# EXTRAIT DU DOCUMENT
-----

À mes yeux, l’opposition complète entre ces deux univers – simplicité du quotidien, horreur de la possession – rend à l’écran un sentiment fort partagé ces derniers temps: celui d’un avant/après radical, où l’on a du mal à discerner comment l’un a pu amener l’autre. L’irruption du surnaturel illustre de manière expressive les changements qui affectent soudainement des trajectoires individuelles. Celles-ci semblaient déterminées. L’impensable arrive.
Ce basculement du réel génère un sentiment de détresse. Dans "L’Exorciste", celui-ci est vécu par la mère de Regan qui se tourne alors naturellement vers les médecins. J’avais oublié combien les scènes médicales étaient nombreuses dans le film: osculations à répétition de Regan, discussions entre Chris et des spécialistes, de même que deux scènes d’artériographies cérébrales – une opération pénible destinée à déterminer la présence de lésions cérébrales chez la jeune fille. À certains égards, ces deux scènes sont plus angoissantes que les scènes de manifestations démoniaques. L’opération elle-même requiert l’injection d’un fluide dans la carotide, suivie de scans aux rayons X. Filmées de manière ultra-réaliste sur une enfant de 12 ans, ces scènes traduisent à la fois l’appréhension face à la technique médicale, mais aussi l’espoir d’un diagnostic, premier pas vers une guérison possible.

-----

# CONSIGNES
1. Recopiez l'extrait sur « L'Exorciste » entre « Ce basculement du » et « une guérison possible. », bornes incluses.
2. Prolongez l'extrait sur « L'Exorciste » à la suite de sa dernière phrase.
Les entrées ci-après constituent un matériau distinct de l'extrait sur « L'Exorciste ».

-----

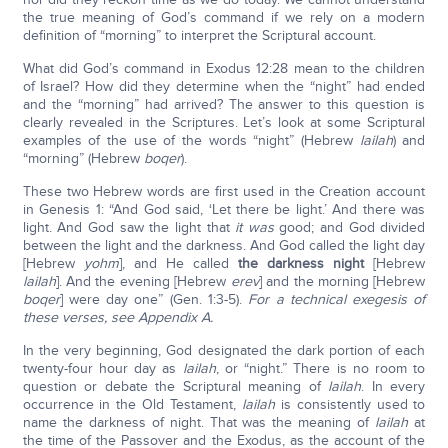
the true meaning of God’s command if we rely on a modern
definition of “morning” to interpret the Scriptural account.
What did God’s command in Exodus 12:28 mean to the children
of Israel? How did they determine when the “night” had ended
and the “morning” had arrived? The answer to this question is
clearly revealed in the Scriptures. Let’s look at some Scriptural
examples of the use of the words “night” (Hebrew
lailah
) and
“morning” (Hebrew
boqer
).
These two Hebrew words are first used in the Creation account
in Genesis 1: “And God said, ‘Let there be light.’ And there was
light. And God saw the light that
it was
good; and God divided
between the light and the darkness. And God called the light day
[Hebrew
yohm
], and He called
the darkness night
[Hebrew
lailah
]. And the evening [Hebrew
erev
] and the morning [Hebrew
boqer
] were day one” (Gen. 1:3-5).
For a technical exegesis of
these verses, see Appendix A.
In the very beginning, God designated the dark portion of each
twenty-four hour day as
lailah
, or “night.” There is no room to
question or debate the Scriptural meaning of
lailah
. In every
occurrence in the Old Testament,
lailah
is consistently used to
name the darkness of night. That was the meaning of
lailah
at
the time of the Passover and the Exodus, as the account of the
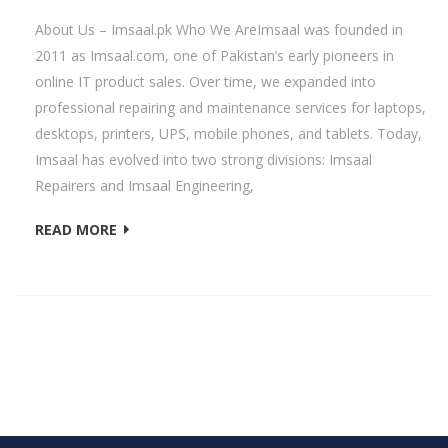
About Us – Imsaal.pk Who We AreImsaal was founded in
2011 as Imsaal.com, one of Pakistan’s early pioneers in
online IT product sales. Over time, we expanded into
professional repairing and maintenance services for laptops,
desktops, printers, UPS, mobile phones, and tablets. Today,
Imsaal has evolved into two strong divisions: Imsaal
Repairers and Imsaal Engineering,
READ MORE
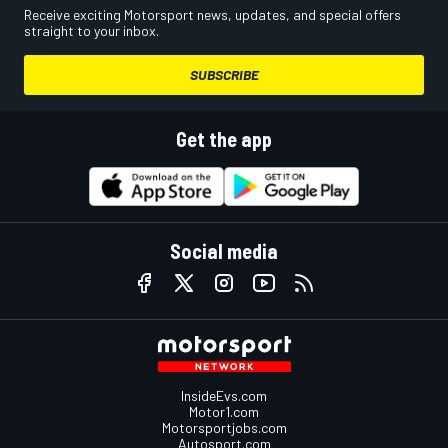
Receive exciting Motorsport news, updates, and special offers
straight to your inbox.
SUBSCRIBE
Get the app
Social media
InsideEvs.com
Motor1.com
Motorsportjobs.com
Autosport.com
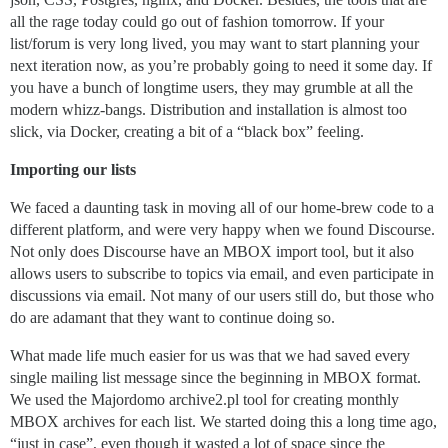
all the rage today could go out of fashion tomorrow. If your
list/forum is very long lived, you may want to start planning your
next iteration now, as you’re probably going to need it some day. If
you have a bunch of longtime users, they may grumble at all the
modern whizz-bangs. Distribution and installation is almost too
slick, via Docker, creating a bit of a “black box” feeling.
Importing our lists
We faced a daunting task in moving all of our home-brew code to a
different platform, and were very happy when we found Discourse.
Not only does Discourse have an MBOX import tool, but it also
allows users to subscribe to topics via email, and even participate in
discussions via email. Not many of our users still do, but those who
do are adamant that they want to continue doing so.
What made life much easier for us was that we had saved every
single mailing list message since the beginning in MBOX format.
We used the Majordomo archive2.pl tool for creating monthly
MBOX archives for each list. We started doing this a long time ago,
“just in case”, even though it wasted a lot of space since the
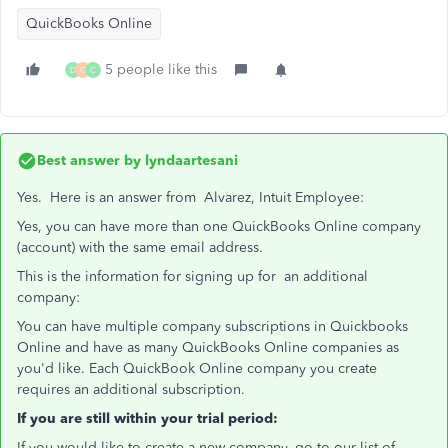
QuickBooks Online
5 people like this
D
G
C
Best answer by
lyndaartesani
Yes. Here is an answer from Alvarez, Intuit Employee:
Yes, you can have more than one QuickBooks Online company
(account) with the same email address.
This is the information for signing up for an additional
company:
You can have multiple company subscriptions in Quickbooks
Online and have as many QuickBooks Online companies as
you'd like. Each QuickBook Online company you create
requires an additional subscription.
If you are still within your trial period:
If you would like to create a new company, go to our list of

-----

# RÉPONSES AUX CONSIGNES
1.
Ce basculement du réel génère un sentiment de détresse. Dans "L’Exorciste", celui-ci est vécu par la mère de Regan qui se tourne alors naturellement vers les médecins. J’avais oublié combien les scènes médicales étaient nombreuses dans le film: osculations à répétition de Regan, discussions entre Chris et des spécialistes, de même que deux scènes d’artériographies cérébrales – une opération pénible destinée à déterminer la présence de lésions cérébrales chez la jeune fille. À certains égards, ces deux scènes sont plus angoissantes que les scènes de manifestations démoniaques. L’opération elle-même requiert l’injection d’un fluide dans la carotide, suivie de scans aux rayons X. Filmées de manière ultra-réaliste sur une enfant de 12 ans, ces scènes traduisent à la fois l’appréhension face à la technique médicale, mais aussi l’espoir d’un diagnostic, premier pas vers une guérison possible.

2.
Ces examens culminent avec une scène clé, où Chris, entourée de chirurgiens et de psychiatres, se voit dire qu’ils ignorent de quel mal souffre sa fille. La mère éclate alors de rage contre eux, les accusant d’incompétence. Ce dialogue résonne comme un écho de cette valse-hésitation, courante aujourd’hui, entre confiance aveugle dans les autorités scientifiques et exaspération lorsque leurs analyses ne vont pas dans le sens attendu. Dans le film, toutefois, ces mêmes autorités concèdent qu’elles ne savent pas. Lorsque Chris se tourne vers l’église en derniers recours, le prêtre à qui elle demande de pratiquer un exorcisme, le Père Karras, a perdu la foi. Formé à la psychiatrie, celui-ci cherche d’abord longuement à l’en dissuader. Face à l’inconnu, les institutions hésitent. Leur légitimité vacille. Reste alors la responsabilité individuelle.
Mystère de la foi
Le Père Karras est peut-être, plus que Regan, le personnage central du film. Écrasé par le chagrin et torturé par la culpabilité (il vient de perdre sa mère), ébranlé dans ses convictions, il finit par se sacrifier pour sauver Regan à l’issue de la séance finale d’exorcisme. Karras, remarquablement incarné par Jason Miller, est un personnage qui passe de l’hésitation à l’acte inconditionnel. Au dernier moment, il fait un acte de foi. Confronté à l’irruption de l’ineffable, il retrouve en lui une force intérieure. Le doute a été prélude à l’engagement.
Peut-être est-ce là, me suis-je pris à penser, ce que chacun de nous expérimente à sa façon aujourd’hui: cette difficulté de trouver des motivations profondes pour agir dans un monde altéré, aux autorités chancelantes. À y réfléchir, "L’Exorciste" n’est pas tant un film d’horreur qu’un film sur la transcendance; un film sur la difficulté – mais aussi la possibilité – de retrouver ou de redéfinir ce qui nous fait vivre au cœur de l’imprévu. C’est sans doute pour cette raison, plus que pour ses effets spéciaux, qu’il continue à exercer son pouvoir de fascination près d’un demi-siècle après sa sortie.